J'ai proposé en 1991, qu'il s'agissait de masses d'air humide, relativement localisées. Du moment qu'elles comportent des surfaces où le degré d'humidité varie brusquement, elles doivent produire des réflexions partielles, bien que l'atmosphère soit optiquement transparente (I.386). Ce phénomène était connu pour des "bulles de convection", mais il était extraordinaire que des masses d'air humide puissent rester localisées aussi longtemps. Usuellement, elles sont disloquées après peu de temps. Il est déjà rare qu'elles survivent plus d'une heure (I.387). Il fallait donc que l'atmosphère soit très calme au cours de la nuit du 30/31 mars 1990.

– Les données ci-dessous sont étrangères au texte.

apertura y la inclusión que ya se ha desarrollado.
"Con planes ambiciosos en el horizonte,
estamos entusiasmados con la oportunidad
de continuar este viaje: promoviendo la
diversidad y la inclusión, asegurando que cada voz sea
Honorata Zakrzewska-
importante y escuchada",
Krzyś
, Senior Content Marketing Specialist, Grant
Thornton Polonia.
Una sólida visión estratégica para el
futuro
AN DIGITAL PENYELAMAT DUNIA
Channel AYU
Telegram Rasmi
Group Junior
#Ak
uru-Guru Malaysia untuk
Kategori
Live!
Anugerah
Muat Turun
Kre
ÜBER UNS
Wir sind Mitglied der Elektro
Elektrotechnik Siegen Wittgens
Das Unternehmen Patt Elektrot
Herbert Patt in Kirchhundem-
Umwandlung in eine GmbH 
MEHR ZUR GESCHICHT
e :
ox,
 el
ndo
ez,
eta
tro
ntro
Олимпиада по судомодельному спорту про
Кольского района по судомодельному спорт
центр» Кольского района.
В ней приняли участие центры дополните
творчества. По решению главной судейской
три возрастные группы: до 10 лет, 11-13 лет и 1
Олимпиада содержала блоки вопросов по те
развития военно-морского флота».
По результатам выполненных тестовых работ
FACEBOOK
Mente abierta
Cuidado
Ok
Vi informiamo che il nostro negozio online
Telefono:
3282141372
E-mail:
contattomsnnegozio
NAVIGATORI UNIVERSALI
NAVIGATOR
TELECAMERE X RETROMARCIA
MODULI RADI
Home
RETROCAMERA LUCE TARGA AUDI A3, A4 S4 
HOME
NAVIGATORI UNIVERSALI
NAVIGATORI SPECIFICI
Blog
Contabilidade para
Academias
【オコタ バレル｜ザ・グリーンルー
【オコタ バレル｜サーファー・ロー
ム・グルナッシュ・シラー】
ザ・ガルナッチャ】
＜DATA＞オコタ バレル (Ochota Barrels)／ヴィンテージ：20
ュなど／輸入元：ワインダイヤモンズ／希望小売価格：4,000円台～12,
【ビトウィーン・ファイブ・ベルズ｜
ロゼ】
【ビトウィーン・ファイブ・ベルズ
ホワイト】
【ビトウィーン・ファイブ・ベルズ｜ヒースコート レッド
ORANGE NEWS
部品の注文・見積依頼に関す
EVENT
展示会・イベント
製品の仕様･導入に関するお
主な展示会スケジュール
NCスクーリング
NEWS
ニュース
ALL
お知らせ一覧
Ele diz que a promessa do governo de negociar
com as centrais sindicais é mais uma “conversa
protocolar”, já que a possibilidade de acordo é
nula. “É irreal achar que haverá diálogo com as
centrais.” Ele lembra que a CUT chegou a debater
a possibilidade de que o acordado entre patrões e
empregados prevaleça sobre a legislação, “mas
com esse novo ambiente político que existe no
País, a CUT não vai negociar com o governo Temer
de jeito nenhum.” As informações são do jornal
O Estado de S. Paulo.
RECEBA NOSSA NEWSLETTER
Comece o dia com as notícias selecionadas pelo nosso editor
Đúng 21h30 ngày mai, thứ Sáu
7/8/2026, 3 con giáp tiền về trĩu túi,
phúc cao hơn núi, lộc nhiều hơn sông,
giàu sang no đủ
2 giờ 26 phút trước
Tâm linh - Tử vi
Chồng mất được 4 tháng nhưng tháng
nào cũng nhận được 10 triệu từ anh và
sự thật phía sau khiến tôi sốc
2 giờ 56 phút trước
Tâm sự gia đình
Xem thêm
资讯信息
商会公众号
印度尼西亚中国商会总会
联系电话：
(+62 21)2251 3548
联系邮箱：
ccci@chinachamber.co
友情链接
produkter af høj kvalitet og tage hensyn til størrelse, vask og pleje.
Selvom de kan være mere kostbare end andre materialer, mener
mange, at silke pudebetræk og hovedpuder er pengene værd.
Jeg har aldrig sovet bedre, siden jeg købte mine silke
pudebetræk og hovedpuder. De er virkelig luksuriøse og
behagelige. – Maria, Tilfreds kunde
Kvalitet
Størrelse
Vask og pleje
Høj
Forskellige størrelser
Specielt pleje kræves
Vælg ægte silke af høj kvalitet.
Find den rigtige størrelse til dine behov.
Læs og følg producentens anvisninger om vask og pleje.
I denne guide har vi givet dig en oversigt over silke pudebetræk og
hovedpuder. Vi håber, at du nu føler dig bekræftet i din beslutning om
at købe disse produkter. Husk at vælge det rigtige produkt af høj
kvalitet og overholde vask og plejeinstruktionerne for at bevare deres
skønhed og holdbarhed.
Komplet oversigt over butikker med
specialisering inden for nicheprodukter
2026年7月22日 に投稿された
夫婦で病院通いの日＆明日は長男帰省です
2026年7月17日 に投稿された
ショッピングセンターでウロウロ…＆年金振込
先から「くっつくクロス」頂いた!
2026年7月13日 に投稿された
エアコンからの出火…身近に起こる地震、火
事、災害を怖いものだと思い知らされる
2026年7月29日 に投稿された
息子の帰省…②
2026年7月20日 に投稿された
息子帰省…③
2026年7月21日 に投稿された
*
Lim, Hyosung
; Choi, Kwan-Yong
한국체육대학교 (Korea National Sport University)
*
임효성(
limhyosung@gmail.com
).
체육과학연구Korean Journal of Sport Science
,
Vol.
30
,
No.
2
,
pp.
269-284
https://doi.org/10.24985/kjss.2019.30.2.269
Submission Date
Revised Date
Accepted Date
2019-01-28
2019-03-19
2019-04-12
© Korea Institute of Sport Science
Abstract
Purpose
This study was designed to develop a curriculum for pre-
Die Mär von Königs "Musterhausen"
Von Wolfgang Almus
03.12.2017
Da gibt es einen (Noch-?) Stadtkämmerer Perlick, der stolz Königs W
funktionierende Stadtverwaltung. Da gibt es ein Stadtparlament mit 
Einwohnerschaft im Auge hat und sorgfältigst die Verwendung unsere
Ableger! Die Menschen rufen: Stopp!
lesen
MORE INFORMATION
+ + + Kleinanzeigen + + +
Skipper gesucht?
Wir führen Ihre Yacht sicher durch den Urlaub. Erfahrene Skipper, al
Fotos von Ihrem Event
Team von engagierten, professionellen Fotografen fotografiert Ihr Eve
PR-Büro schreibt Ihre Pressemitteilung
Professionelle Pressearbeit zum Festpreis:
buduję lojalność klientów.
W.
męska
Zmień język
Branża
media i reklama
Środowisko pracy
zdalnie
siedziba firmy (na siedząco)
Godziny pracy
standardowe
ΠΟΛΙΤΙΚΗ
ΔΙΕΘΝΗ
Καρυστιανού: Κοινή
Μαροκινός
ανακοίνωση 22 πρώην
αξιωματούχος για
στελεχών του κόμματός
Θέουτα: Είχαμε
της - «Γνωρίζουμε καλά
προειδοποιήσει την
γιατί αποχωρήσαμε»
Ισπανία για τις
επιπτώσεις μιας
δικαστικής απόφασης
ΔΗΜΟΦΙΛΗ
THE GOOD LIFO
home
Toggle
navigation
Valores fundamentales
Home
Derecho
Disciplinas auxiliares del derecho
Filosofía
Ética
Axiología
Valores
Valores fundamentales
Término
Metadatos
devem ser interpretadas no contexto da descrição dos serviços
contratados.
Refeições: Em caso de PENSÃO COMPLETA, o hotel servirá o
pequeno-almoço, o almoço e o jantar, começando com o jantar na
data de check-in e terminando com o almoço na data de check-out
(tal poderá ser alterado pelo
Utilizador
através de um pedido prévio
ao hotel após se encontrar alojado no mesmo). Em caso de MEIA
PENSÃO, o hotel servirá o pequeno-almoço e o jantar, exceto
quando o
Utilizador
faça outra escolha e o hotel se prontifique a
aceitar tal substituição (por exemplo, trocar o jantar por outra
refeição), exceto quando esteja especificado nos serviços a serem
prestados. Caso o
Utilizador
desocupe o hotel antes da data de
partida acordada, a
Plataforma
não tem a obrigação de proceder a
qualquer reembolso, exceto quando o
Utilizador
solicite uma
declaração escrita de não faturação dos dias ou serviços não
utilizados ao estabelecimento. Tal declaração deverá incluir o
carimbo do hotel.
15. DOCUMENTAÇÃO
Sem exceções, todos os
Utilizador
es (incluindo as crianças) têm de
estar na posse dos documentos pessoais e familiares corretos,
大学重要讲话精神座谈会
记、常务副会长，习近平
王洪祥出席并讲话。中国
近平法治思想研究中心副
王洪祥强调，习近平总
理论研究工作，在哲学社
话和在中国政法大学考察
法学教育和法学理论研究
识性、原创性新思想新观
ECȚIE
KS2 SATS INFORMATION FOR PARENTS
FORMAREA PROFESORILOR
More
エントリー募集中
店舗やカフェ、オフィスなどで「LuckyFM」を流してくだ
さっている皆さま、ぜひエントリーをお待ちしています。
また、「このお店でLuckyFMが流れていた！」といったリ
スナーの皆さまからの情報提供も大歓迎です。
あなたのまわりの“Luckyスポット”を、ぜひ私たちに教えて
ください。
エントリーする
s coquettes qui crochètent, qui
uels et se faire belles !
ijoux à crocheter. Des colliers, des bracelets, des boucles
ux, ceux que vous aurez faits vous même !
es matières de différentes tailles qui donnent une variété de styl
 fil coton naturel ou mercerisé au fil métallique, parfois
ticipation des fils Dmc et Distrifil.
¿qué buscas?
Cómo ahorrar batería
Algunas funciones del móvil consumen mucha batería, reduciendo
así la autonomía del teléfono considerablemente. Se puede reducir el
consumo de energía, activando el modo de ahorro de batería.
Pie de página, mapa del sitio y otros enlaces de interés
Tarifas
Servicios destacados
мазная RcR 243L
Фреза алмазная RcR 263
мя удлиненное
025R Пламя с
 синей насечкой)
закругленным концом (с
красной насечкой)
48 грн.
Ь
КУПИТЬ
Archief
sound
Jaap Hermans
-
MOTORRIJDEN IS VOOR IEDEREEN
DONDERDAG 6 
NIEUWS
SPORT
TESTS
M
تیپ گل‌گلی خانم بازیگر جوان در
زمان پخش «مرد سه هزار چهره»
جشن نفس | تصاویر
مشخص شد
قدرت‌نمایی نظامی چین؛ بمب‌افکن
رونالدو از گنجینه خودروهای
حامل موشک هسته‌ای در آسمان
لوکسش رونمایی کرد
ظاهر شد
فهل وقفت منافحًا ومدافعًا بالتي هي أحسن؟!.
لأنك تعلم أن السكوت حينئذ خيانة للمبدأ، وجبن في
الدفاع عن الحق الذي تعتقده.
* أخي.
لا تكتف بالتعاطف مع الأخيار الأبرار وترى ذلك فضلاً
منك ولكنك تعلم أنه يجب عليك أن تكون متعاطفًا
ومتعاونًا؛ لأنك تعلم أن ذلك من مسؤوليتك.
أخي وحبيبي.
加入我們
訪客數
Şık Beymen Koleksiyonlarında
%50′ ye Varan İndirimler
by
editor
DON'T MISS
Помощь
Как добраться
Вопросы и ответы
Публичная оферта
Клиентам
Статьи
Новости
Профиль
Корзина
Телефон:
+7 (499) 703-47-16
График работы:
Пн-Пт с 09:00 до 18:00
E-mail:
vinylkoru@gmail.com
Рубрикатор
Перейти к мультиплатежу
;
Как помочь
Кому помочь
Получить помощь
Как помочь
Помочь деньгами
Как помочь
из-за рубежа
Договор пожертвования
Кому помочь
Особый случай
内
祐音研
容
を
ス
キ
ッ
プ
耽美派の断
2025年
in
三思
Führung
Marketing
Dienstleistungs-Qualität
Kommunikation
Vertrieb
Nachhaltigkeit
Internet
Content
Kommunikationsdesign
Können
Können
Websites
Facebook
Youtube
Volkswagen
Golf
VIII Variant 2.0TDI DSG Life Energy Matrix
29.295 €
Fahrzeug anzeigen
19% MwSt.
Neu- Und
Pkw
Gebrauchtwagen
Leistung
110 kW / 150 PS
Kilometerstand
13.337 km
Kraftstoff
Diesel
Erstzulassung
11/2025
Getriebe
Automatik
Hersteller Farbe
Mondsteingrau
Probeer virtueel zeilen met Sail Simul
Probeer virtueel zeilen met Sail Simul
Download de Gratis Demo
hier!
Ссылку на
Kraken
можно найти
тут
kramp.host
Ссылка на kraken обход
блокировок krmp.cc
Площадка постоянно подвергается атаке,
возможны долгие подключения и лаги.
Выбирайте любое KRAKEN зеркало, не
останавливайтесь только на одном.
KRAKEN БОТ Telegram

L'Institut Royal Météorologique avait annoncé: "Un noyau de haute pression situé sur l'E de l'Angleterre et nos régions se déplace lentement vers l'E et influence favorablement notre temps". Le professeur Quinet de l'IRM m'avait fait parvenir des cartes météorologiques pour une large partie de l'Europe, à quatre altitudes différentes (850, 700, 500 et 200 mb). Il en résultait qu'au-dessus de la Belgique, au sud du centre anticyclonique, l'air atmosphérique se déplaçait en bloc de l'est vers l'ouest. C'est une situation météorologique très stable.

Sur la figure 2, j'ai encadré la partie de la trace supérieure qui correspond à l'écho radar non identifié ayant justifié la montée des F-16. Les radaristes ont seulement découvert cet écho quand ils ont regardé s'il y avait "quelque chose" d'anormal dans cette région. Cet écho a continué à apparaître, en progressant lentement. La source de l'écho se trouvait alors à une altitude d'environ 3000 m et le CRC de Glons a fait évoluer les F-16 à cette hauteur (10.000 pieds). Par leur pratique, les radaristes savaient peut-être que des échos anormaux peuvent s'aligner, mais pas d'une manière aussi régulière et persistante. Ils ont été confrontés à une situation météorologique exceptionnelle, en étant avertis seulement de la possibilité d'une "propagation anormale".

En 1994, j'ai fait un relevé de l'altitude de la source de chacun des échos individuels pour les longues traces de la figure 2. Malgré une dispersion assez grande des points de mesure, les traces étaient continues (II.397). Puisqu'il ne s'agissait pas nécessairement d'une seule bulle de convection, bien définie, j'ai introduit le concept plus général de "nuages invisibles" (II.397). Même s'il y avait un ensemble de masses d'air humide, les radars au sol leur attribueraient un écho unique, mais j'ai constaté que le radar de Glons détectait parfois des échos anormaux qui s'écartaient de la trajectoire moyenne.

Ces masses d'air humide pouvaient provenir de cheminées d'usine ou de centrales électriques (II.408). Dans ce cas, il s'agirait d'air chaud et cela me permettait d'expliquer aussi les observations visuelles des gendarmes. M. Renkin avait vu Sirius, mais la vitesse de propagation de la lumière visible dépend de la température de l'air. Des masses d'air chaud, passant séparément les unes des autres entre les gendarmes et le ciel étoilé, devaient agir comme des lentilles (II.408). La position apparente de l'étoile et sa couleur seraient fortement et longuement modifiées, contrairement à ce qui se passe pour les scintillations habituelles.